The initial view of the role of MT1-MMP in cancer progression was straightforward: activation of proMMP-2 and degradation of fibrillar collagen to facilitate metastasis. The contributions of MT1-MMP to cancer progression are now viewed as far more complex based on the number of MT1-MMP substrates identified. MT1-MMP activity has a negative impact on immune responses to tumors, and intracellular MT1-MMP activity regulates cancer cell metabolic functions. MT1-MMP has a significant role in angiogenesis, whereby it can exhibit both pro-angiogenic and anti-angiogenic behaviors. These contrasting behaviors point to the importance of the spatial and temporal expression of MT1-MMP. Active MT1-MMP has been found to be highly expressed in stromal cells of the tumor microenvironment (cancer-associated fibroblasts, macrophages, etc.) rather than the tumor epithelium in mouse models of pancreatic and breast cancer. Thus, there are considerations as to how the tumor induces MT1-MMP production. The tumor microenvironment also impacts MT1-MMP activity based on the local pH and oxygen and nutrient content.

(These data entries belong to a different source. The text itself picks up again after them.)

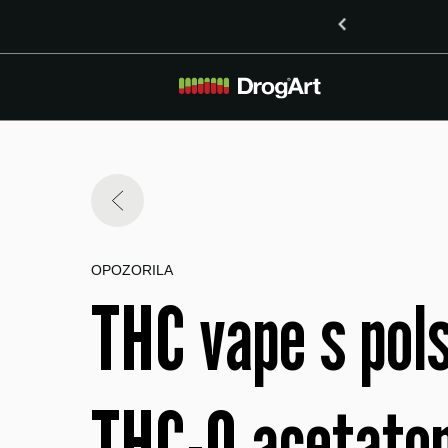
o vsebnostjo LSD v Mariboru
OPOZORILA
THC vape s pol
THC-O acetatom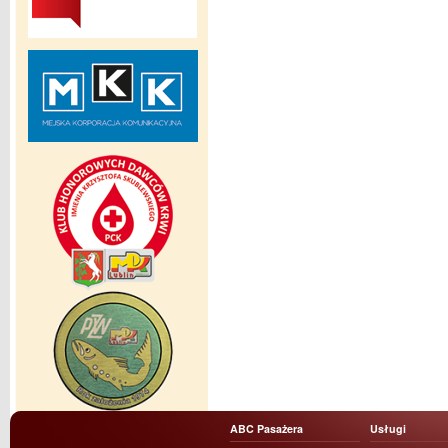
ABC Pasażera
Usługi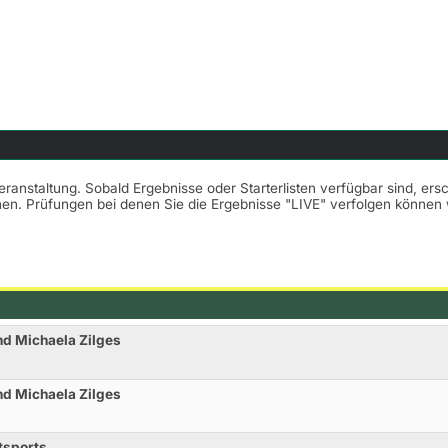
Veranstaltung. Sobald Ergebnisse oder Starterlisten verfügbar sind, er
nnen. Prüfungen bei denen Sie die Ergebnisse "LIVE" verfolgen könne
nd Michaela Zilges
nd Michaela Zilges
tsports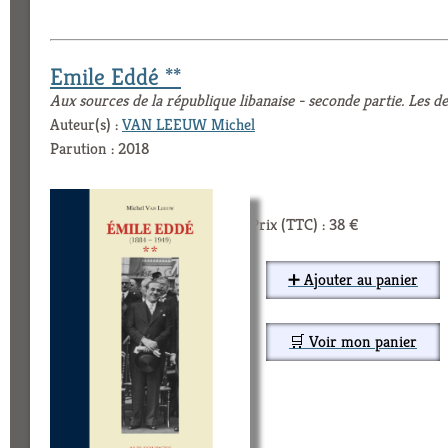
Emile Eddé **
Aux sources de la république libanaise - seconde partie. Les 
Auteur(s) :
VAN LEEUW Michel
Parution : 2018
Prix (TTC) : 38 €
➕ Ajouter au panier
🛒 Voir mon panier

Several creative strategies have led to the development of highly selective MT1-MMP activity inhibitors. Of particular interest would be approaches that avoid active site targeting of MT1-MMP, in consideration of prior failures of active site targeting MMP inhibitors in clinical trials. Numerous antibodies have been described that modulate MT1-MMP proteolytic activity by interacting with secondary binding sites (exosites). In a similar fashion, the compound NSC405020 [3,4-dichloro-N-(1-methylbutyl)benzamide] was found to bind to the MT1-MMP HPX domain, inhibit MT1-MMP homodimerization, and reduce tumor size significantly in mouse models. Inhibitors could be designed to disrupt cell surface complexes, such as MT1-MMP association with tetraspanins, the α2β1 and αvβ3 integrins, CD44, and the ternary complex with tetraspanins and the α3β1 integrin. Peptide IS4 (acetyl-VMDGYPMP-NH2), modeled on the region of the MT1-MMP HPX domain that binds CD44 (the outermost strand of blade I), inhibited MT1-MMP-mediated cell migration and metastasis in vivo. CT interactions of MT1-MMP can be inhibited using a peptide model (7R)-CPT (RRRRRRRGRRHGTPRRLLYCQRSLLDKV), resulting in decreased tumor growth. Inhibitors of signaling pathways that impact MT1-MMP function can also be utilized to modulate the enzyme. In order to impact cancer in a positive way, the successful application of these inhibitors will require a thorough consideration of mode of administration (systemic versus topical), mechanism of action (extracellular versus intracellular), cancer stage (pre-metastatic versus metastatic), and potential side effects. It is worth noting that the inhibition of MT1-MMP activity in triple-negative breast cancer mouse models improved tumor profusion and sensitized the tumor to ionizing radiation or doxorubicin treatments.